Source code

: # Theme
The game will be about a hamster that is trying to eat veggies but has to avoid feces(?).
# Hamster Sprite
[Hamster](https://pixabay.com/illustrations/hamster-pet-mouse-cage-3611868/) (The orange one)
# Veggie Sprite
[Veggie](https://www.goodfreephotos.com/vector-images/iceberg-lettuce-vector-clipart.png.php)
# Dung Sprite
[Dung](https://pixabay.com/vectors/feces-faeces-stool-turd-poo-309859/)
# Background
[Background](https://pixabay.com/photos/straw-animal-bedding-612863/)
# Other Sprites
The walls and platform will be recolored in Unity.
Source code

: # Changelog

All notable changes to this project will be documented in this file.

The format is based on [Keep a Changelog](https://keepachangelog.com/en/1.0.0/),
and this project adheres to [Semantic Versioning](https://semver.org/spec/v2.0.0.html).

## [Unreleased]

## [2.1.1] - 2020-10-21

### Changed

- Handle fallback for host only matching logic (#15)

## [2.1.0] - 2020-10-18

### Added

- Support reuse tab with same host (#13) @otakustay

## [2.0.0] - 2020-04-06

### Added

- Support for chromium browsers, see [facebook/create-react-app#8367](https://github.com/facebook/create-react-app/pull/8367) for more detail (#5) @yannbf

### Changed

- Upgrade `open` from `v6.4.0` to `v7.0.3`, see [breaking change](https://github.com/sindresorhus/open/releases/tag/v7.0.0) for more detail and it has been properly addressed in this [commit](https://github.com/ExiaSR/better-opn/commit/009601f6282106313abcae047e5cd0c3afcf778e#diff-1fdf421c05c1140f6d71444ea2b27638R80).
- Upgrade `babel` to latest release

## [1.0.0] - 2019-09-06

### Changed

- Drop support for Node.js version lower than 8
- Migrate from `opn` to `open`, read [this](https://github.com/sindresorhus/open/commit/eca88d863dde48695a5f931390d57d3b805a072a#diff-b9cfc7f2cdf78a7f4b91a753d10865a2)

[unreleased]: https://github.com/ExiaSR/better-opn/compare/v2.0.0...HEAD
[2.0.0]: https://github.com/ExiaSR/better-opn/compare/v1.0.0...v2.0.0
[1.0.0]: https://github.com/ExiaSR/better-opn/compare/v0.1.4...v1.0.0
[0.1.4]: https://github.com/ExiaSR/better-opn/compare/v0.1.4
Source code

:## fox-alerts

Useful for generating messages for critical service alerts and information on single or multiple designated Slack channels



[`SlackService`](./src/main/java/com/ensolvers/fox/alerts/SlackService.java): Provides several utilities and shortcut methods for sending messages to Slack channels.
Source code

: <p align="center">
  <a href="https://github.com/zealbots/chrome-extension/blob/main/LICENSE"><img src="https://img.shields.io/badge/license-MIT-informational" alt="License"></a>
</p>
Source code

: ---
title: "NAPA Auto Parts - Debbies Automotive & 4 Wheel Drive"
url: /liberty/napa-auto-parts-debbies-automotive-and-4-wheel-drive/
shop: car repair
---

== == ==

Check every line above for the string "sindresorhus" and copy those that have it.

REPLY TO THE TASK =
- Upgrade `open` from `v6.4.0` to `v7.0.3`, see [breaking change](https://github.com/sindresorhus/open/releases/tag/v7.0.0) for more detail and it has been properly addressed in this [commit](https://github.com/ExiaSR/better-opn/commit/009601f6282106313abcae047e5cd0c3afcf778e#diff-1fdf421c05c1140f6d71444ea2b27638R80).
- Migrate from `opn` to `open`, read [this](https://github.com/sindresorhus/open/commit/eca88d863dde48695a5f931390d57d3b805a072a#diff-b9cfc7f2cdf78a7f4b91a753d10865a2)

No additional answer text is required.